The oldest plank house village found is located in Kitselas Canyon at the Paul Mason Site in western British Columbia, Canada.
Craftspeople would insert a wedge to create a section of wood through the tree's height and remove it with an adze at both ends.
Canadian anthropologist Wilson Duff quotes Simon Fraser, who (upon observation of the Coast Salish homes on the banks of the now-named Fraser River) wrote in his 1800 journal; "as an excellent house 46 × 32 and constructed like American frame houses; the planks are three to 4 inches thick, each plank overlapping the adjoining one a couple of inches; the post, which is very strong and crudely carved, received across beams; the walls are 11 feet high and covered with a slanting roof.
These planks were neither small nor easily obtained, but they were valuable assets and, as such, they were transported with household goods during the seasonal migrations.
The house frames were left intact until the next season when the people returned and reattached their traveling planks and reconstructed their homes.
One type consists of gabled, paired ridgepoles, vertical walls, and roof planks with an interior pit that was reached via steps.

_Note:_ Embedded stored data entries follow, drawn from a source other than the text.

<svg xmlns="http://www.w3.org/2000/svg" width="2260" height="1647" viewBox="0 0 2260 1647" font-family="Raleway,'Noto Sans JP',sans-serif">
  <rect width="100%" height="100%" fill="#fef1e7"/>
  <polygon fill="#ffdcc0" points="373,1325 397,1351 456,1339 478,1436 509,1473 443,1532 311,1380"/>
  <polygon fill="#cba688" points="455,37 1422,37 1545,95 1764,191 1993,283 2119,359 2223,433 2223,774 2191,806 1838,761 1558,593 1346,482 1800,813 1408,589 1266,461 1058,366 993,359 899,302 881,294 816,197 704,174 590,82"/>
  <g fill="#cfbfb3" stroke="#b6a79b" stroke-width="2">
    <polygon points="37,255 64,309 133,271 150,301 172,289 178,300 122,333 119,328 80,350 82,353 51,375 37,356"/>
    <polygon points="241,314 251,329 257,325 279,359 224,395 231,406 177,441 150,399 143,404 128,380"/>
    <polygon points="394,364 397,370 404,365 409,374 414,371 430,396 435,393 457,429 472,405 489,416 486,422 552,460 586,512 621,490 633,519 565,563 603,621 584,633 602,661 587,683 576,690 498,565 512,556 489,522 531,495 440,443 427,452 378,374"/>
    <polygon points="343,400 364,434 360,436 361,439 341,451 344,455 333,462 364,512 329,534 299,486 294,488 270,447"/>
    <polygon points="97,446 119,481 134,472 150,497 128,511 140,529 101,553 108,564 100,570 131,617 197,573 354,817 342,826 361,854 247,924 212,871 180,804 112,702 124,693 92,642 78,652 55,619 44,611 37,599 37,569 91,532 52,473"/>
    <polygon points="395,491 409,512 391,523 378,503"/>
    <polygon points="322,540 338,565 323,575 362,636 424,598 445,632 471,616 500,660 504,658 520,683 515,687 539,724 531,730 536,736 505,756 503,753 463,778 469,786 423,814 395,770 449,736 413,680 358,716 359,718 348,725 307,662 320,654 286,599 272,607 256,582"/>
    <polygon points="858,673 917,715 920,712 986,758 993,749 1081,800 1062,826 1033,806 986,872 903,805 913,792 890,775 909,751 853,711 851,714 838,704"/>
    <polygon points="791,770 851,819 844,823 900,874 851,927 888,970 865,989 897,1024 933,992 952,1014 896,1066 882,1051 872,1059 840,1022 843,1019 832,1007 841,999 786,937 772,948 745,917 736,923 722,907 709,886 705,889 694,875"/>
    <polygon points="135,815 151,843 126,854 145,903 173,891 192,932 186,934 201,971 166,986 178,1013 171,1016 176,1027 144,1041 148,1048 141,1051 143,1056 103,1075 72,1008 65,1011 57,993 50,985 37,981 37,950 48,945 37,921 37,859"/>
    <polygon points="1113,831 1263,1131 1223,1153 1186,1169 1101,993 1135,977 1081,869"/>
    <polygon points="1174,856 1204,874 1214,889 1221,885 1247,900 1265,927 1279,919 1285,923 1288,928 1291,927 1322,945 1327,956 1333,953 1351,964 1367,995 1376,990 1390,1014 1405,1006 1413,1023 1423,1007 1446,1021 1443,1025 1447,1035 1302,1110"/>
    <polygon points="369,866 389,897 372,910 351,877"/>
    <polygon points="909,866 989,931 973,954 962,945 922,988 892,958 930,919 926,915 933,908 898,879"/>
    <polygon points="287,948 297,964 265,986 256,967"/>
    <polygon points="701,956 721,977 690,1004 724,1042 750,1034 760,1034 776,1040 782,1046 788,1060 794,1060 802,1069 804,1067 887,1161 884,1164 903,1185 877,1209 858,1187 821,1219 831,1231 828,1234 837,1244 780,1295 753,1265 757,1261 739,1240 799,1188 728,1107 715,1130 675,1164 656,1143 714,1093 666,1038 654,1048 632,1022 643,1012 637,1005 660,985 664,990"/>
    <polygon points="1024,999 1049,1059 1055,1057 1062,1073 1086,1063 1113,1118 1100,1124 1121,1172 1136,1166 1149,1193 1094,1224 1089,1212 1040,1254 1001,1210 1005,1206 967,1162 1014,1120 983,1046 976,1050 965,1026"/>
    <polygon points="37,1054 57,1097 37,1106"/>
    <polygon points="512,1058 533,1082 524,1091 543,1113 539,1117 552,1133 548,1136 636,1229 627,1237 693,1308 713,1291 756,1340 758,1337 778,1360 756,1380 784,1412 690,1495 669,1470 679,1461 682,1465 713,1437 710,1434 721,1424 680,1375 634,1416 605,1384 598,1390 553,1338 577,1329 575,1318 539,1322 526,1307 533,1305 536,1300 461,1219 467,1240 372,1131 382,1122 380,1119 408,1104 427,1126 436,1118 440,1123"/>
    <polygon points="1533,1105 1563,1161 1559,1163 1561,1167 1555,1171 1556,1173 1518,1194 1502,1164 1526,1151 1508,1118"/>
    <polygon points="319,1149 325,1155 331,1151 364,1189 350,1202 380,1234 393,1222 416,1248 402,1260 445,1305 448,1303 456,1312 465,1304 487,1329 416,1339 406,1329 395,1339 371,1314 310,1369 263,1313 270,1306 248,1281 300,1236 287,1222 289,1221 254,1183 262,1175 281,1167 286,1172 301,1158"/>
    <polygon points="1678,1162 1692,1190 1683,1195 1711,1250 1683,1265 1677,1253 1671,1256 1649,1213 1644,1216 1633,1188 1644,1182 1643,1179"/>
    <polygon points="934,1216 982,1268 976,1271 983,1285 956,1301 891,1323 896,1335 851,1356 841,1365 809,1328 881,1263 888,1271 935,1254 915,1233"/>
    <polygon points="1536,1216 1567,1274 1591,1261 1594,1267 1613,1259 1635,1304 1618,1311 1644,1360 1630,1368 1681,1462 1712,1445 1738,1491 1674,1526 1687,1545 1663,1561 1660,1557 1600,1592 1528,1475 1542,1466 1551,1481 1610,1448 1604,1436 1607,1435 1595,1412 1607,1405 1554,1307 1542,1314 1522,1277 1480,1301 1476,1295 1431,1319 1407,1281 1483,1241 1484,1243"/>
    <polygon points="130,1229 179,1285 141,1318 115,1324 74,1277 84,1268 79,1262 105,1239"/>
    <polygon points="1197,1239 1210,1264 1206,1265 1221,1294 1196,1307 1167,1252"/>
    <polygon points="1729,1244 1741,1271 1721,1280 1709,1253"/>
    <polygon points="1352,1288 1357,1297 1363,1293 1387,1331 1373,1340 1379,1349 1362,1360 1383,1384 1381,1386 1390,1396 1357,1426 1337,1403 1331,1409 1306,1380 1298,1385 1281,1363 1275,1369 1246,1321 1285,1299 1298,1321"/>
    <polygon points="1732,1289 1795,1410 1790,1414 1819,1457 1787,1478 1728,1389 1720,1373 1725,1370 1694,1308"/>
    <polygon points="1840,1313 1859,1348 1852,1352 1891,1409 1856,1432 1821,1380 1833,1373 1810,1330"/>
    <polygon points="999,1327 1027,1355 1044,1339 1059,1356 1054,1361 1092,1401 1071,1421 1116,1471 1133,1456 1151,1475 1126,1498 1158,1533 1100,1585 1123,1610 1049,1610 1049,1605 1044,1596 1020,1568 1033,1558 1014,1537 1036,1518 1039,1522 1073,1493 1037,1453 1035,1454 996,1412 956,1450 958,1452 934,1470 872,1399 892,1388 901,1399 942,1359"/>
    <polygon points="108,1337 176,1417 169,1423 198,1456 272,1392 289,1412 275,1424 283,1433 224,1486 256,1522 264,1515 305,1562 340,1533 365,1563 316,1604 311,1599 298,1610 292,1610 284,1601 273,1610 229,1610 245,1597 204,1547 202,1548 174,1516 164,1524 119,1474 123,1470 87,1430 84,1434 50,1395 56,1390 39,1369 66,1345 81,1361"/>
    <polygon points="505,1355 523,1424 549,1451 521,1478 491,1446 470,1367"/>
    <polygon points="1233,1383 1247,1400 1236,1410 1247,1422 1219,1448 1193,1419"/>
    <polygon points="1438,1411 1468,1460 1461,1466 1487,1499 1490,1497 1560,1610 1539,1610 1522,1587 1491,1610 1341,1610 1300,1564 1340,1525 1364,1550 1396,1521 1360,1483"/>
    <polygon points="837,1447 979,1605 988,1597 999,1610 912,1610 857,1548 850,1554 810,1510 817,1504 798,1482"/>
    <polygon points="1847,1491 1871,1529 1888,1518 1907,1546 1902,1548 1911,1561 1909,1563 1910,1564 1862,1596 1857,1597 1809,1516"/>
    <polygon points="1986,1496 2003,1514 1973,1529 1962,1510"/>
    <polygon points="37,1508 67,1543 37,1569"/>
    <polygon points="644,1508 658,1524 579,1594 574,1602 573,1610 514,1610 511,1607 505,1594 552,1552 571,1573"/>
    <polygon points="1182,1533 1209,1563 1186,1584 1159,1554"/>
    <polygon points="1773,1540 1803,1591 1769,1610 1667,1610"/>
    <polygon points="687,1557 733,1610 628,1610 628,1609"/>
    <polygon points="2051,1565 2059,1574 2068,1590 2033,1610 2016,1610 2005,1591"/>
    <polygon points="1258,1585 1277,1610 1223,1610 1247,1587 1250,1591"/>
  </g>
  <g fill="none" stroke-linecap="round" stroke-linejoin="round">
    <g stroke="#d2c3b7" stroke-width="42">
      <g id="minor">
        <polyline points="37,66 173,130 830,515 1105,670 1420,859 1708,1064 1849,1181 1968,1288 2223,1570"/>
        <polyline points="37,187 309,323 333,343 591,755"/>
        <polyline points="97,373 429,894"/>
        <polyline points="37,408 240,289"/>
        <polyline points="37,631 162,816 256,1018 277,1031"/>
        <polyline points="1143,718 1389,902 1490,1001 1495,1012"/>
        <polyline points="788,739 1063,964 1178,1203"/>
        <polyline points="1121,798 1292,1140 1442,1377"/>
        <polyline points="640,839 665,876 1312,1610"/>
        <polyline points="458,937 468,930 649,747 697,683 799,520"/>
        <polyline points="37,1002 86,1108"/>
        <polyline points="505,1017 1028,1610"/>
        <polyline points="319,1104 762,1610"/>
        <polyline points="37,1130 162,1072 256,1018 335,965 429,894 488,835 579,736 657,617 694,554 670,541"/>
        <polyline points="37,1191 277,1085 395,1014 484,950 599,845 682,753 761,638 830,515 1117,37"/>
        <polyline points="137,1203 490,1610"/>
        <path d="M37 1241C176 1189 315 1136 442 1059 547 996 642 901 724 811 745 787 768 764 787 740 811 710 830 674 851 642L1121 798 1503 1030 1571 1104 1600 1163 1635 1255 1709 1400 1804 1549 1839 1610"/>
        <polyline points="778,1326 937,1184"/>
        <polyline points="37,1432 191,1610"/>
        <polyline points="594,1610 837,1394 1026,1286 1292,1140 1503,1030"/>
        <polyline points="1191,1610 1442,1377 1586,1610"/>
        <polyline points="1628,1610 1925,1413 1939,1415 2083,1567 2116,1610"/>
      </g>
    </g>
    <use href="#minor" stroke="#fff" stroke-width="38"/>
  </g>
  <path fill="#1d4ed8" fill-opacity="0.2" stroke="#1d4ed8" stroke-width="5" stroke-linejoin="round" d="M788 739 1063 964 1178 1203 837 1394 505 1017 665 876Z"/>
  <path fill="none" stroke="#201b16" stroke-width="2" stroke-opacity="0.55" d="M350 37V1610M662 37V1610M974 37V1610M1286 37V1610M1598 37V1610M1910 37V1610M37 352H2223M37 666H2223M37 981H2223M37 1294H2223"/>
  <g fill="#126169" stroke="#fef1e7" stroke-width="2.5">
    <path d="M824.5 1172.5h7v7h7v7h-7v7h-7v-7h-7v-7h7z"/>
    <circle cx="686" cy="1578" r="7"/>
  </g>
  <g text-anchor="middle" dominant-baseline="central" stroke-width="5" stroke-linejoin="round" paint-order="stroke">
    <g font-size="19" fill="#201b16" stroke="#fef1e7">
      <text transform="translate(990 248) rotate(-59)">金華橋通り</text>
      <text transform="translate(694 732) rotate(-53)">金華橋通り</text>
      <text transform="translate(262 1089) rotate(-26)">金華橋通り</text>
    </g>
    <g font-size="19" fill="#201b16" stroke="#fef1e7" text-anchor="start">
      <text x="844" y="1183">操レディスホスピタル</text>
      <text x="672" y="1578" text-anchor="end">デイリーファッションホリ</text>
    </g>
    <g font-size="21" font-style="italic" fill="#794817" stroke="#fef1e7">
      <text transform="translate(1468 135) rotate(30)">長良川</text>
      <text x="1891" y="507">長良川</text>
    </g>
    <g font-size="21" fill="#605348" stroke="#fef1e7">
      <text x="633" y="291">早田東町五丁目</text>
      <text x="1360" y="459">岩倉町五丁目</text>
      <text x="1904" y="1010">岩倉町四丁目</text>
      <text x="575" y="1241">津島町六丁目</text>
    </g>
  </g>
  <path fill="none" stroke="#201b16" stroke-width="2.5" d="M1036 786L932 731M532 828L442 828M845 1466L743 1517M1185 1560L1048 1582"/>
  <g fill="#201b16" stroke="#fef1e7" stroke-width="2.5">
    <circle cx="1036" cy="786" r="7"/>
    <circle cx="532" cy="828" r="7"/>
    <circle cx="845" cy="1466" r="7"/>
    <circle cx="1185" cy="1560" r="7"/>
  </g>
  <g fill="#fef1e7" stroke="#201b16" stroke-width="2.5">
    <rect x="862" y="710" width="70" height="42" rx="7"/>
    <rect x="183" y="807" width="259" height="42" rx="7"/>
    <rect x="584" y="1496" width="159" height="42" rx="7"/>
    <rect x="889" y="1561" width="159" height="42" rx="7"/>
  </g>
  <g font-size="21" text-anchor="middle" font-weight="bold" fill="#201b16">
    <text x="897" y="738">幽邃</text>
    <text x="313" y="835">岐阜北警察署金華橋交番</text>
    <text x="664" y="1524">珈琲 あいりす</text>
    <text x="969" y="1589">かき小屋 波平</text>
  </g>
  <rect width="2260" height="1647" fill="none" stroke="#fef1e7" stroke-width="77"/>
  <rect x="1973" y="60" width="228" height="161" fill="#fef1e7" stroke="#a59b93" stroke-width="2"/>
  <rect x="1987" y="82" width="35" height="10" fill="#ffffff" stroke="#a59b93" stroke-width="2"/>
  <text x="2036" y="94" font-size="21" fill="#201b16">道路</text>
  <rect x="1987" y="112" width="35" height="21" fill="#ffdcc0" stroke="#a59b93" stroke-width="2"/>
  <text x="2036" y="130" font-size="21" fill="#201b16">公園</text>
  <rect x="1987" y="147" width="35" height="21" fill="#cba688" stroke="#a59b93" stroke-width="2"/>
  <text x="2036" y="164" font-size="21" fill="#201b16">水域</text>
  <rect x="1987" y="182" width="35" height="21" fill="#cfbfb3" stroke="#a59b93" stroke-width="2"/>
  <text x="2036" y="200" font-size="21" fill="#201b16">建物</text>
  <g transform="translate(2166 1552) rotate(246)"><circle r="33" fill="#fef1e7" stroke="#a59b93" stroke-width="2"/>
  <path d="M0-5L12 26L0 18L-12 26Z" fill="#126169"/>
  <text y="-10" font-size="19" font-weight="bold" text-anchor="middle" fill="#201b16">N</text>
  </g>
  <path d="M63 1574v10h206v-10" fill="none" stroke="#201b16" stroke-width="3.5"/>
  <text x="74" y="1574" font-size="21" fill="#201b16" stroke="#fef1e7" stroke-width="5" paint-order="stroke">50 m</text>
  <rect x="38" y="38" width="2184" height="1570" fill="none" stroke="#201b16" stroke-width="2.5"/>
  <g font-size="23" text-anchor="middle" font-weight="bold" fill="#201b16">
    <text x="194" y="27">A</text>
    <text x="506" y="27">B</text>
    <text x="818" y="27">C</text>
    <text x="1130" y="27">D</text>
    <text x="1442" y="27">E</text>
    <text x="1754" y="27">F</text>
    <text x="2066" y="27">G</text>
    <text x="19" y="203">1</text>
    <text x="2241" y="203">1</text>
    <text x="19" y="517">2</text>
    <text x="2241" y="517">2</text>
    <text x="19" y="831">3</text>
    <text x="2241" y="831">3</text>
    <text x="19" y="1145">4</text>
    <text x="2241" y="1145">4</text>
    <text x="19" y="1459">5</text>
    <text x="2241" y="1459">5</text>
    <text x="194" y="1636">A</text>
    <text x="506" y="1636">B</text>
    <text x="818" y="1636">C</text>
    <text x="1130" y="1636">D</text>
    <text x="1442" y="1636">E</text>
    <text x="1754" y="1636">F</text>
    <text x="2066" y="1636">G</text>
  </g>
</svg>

Anthropologist Ronald Leroy Olson, whose subjects were the Quinault, Tlingit and Kwakiutl tribes, defines the coasts of the Pacific Northwest as the place for rectangular plank houses, from the coastal region of British Columbia to the mouth of the Copper River in Alaska, with one exception: the Athabascan Tseutsaut of the head of Portland Canal, who used temporary brush and bark lodges.